The Play Observatory: Researching and theorising children’s lived experience of play in pandemic times
This event was part of the Digital Child Seminar Series Engaging(socio)materially: Critical literacy, children and media.
The ARC Center of Excellence for the Digital Child acknowledges the First Australian owners of the Lands where this seminar was recorded and the Lands where presenters and participants work, live and walk. We pay respect to their Elders, lores, customs and creation spirits. We recognise that these Lands have always been places of teaching, research and learning. The Centre acknowledges the important role Aboriginal and Torres Strait Islander people play within our communities.
Professor John Potter and Dr Kate Cowan, University College London Institute of Education
About the seminar
This seminar will reflect on the methodological and theoretical challenges involved in developing a collaborative online research project focused on capturing children’s play experiences and wellbeing during the pandemic. The project, funded in the UK by the ESRC under its COVID rapid response call, combines both archival and ethnographic approaches and is partnered with the Young V & A, Great Ormond Street Hospital and the British Library. It builds on previous research into children’s play and expressive culture (e.g. The Iona and Peter Opie Archive and subsequent projects) in order to chronicle the pandemic as an historically significant moment in the lives of children.
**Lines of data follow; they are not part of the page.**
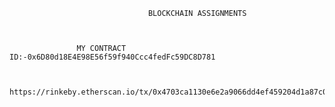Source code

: 
                                   BLOCKCHAIN ASSIGNMENTS



                   MY CONTRACT ID:-0x6D80d18E4E98E56f59f940Ccc4fedFc59DC8D781


         https://rinkeby.etherscan.io/tx/0x4703ca1130e6e2a9066dd4ef459204d1a87c08196e326f35078691995011ed3a
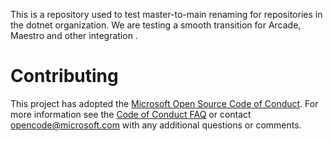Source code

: This is a repository used to test master-to-main renaming for repositories in the dotnet organization.
We are testing a smooth transition for Arcade, Maestro and other integration  .

# Contributing

This project has adopted the [Microsoft Open Source Code of Conduct](https://opensource.microsoft.com/codeofconduct/). For more information see the [Code of Conduct FAQ](https://opensource.microsoft.com/codeofconduct/faq/) or contact [opencode@microsoft.com](mailto:opencode@microsoft.com) with any additional questions or comments.
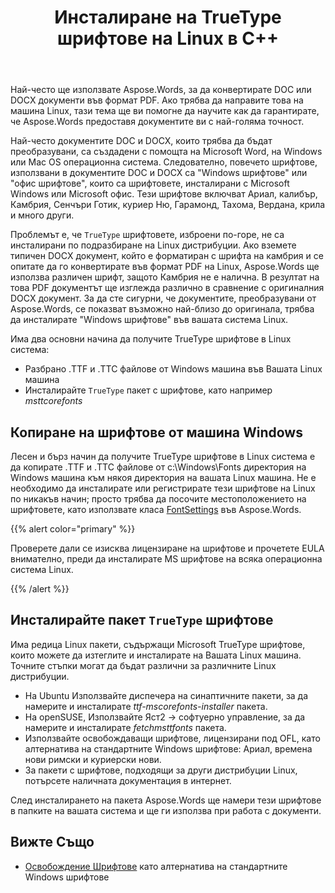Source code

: ﻿---
title: Инсталиране на TrueType шрифтове на Linux в C++
second_title: Aspose.Words за C++
articleTitle: Инсталиране на TrueType шрифтове на Linux
linktitle: Инсталиране на TrueType шрифтове на Linux
description: "Aspose.Words за C++ позволява рендиране на документ, създаден с Microsoft Word на Linux машина с най-голяма точност. За да направите това, копирайте файлове с шрифтове от машина Windows или инсталирайте пакет `TrueType` шрифт на вашата машина Linux."
type: docs
weight: 20
url: /bg/cpp/install-truetype-fonts-on-linux/
timestamp: 2024-01-27-14-07-04
---

Най-често ще използвате Aspose.Words, за да конвертирате DOC или DOCX документи във формат PDF. Ако трябва да направите това на машина Linux, тази тема ще ви помогне да научите как да гарантирате, че Aspose.Words предоставя документите ви с най-голяма точност.

Най-често документите DOC и DOCX, които трябва да бъдат преобразувани, са създадени с помощта на Microsoft Word, на Windows или Mac OS операционна система. Следователно, повечето шрифтове, използвани в документите DOC и DOCX са "Windows шрифтове" или "офис шрифтове", които са шрифтовете, инсталирани с Microsoft Windows или Microsoft офис. Тези шрифтове включват Ариал, калибър, Камбрия, Сенчъри Готик, куриер Ню, Гарамонд, Тахома, Вердана, крила и много други.

Проблемът е, че `TrueType` шрифтовете, изброени по-горе, не са инсталирани по подразбиране на Linux дистрибуции. Ако вземете типичен DOCX документ, който е форматиран с шрифта на камбрия и се опитате да го конвертирате във формат PDF на Linux, Aspose.Words ще използва различен шрифт, защото Камбрия не е налична. В резултат на това PDF документът ще изглежда различно в сравнение с оригиналния DOCX документ. За да сте сигурни, че документите, преобразувани от Aspose.Words, се показват възможно най-близо до оригинала, трябва да инсталирате "Windows шрифтове" във вашата система Linux.

Има два основни начина да получите TrueType шрифтове в Linux система:

- Разбрано .TTF и .TTC файлове от Windows машина във Вашата Linux машина
- Инсталирайте `TrueType` пакет с шрифтове, като например *msttcorefonts*

## Копиране на шрифтове от машина Windows

Лесен и бърз начин да получите TrueType шрифтове в Linux система е да копирате .TTF и .TTC файлове от с:\Windows\Fonts директория на Windows машина към някоя директория на вашата Linux машина. Не е необходимо да инсталирате или регистрирате тези шрифтове на Linux по никакъв начин; просто трябва да посочите местоположението на шрифтовете, като използвате класа [FontSettings](https://reference.aspose.com/words/cpp/class/aspose.words.fonts.font_settings) във Aspose.Words.

{{% alert color="primary" %}}

Проверете дали се изисква лицензиране на шрифтове и прочетете EULA внимателно, преди да инсталирате MS шрифтове на всяка операционна система Linux.

{{% /alert %}}

## Инсталирайте пакет `TrueType` шрифтове

Има редица Linux пакети, съдържащи Microsoft TrueType шрифтове, които можете да изтеглите и инсталирате на Вашата Linux машина. Точните стъпки могат да бъдат различни за различните Linux дистрибуции.

- На Ubuntu Използвайте диспечера на синаптичните пакети, за да намерите и инсталирате *ttf-mscorefonts-installer* пакета.
- На openSUSE, Използвайте Яст2 → софтуерно управление, за да намерите и инсталирате *fetchmsttfonts* пакета.
- Използвайте освобождаващи шрифтове, лицензирани под OFL, като алтернатива на стандартните Windows шрифтове: Ариал, времена нови римски и куриерски нови.
- За пакети с шрифтове, подходящи за други дистрибуции Linux, потърсете наличната документация в интернет.

След инсталирането на пакета Aspose.Words ще намери тези шрифтове в папките на вашата система и ще ги използва при работа с документи.

## Вижте Също

- [Освобождение Шрифтове](https://github.com/liberationfonts) като алтернатива на стандартните Windows шрифтове
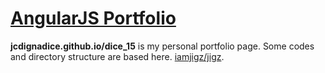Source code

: # [AngularJS Portfolio](jcdignadice.github.io)

**jcdignadice.github.io/dice_15**
is my personal portfolio page.
Some codes and directory structure are based  here. [iamjigz/jigz](iamjigz/jigz).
There are particular challenges around facilitating children’s involvement in research and including their own contributions when research cannot be carried out in person. In our previous play research in school playgrounds we worked with children as co-researchers who documented their play with us through multiple modes over a sustained period (Potter & Cowan, 2020). This seminar will explore how the essence of this participatory, ethnographic and multimodal research might be preserved when carrying out research with children entirely online. As part of the project methodology the later phases are concerned with detailed case studies which would usually feature in-person interviews and related methods. The presenters will discuss how they have used video calls with children and engaged them in the remote creation of artefacts (e.g. drawings, photographs and digital media texts) carried out as part of the Play Observatory project’s case studies. Both the challenges and potentials of online research with children will be considered, including ethical issues, with lasting relevance for research design beyond the pandemic.
The presenters will also consider how to frame the instances of play we are seeing in relation to the examples of play in the past, and in recent years, collected in previous projects. There are continuities and discontinuities to consider as texts, practices and artefacts come into specific kinds of relation in play in pandemic times.
About the speakers
John Potter is Professor of Media in Education at University College London (UCL) Institute of Education. His research, teaching and publications are in: new literacies, media education, play on and offscreen, curation and agency in social media, and the changing nature of teaching and learning in the context of digital media. He is a founder member of the DARE research centre at UCL, recently re-launched as ReMAP (Researching Media, Arts and Play) and is currently directing the ESRC funded National Observatory of Children’s Play Experiences during COVID-19.
Dr. Kate Cowan is a Senior Research Fellow at UCL Institute of Education. Her research explores children’s play and communication from a multimodal perspective, including aspects such as literacy, creativity and digital technologies. She is currently working on the project A National Observatory of Children’s Play Experiences During Covid-19 funded by the ESRC. Kate has a background in early years teaching and she remains committed to connecting research and practice. In addition to academic publication in books and papers, Kate has written for teachers, students and the general public.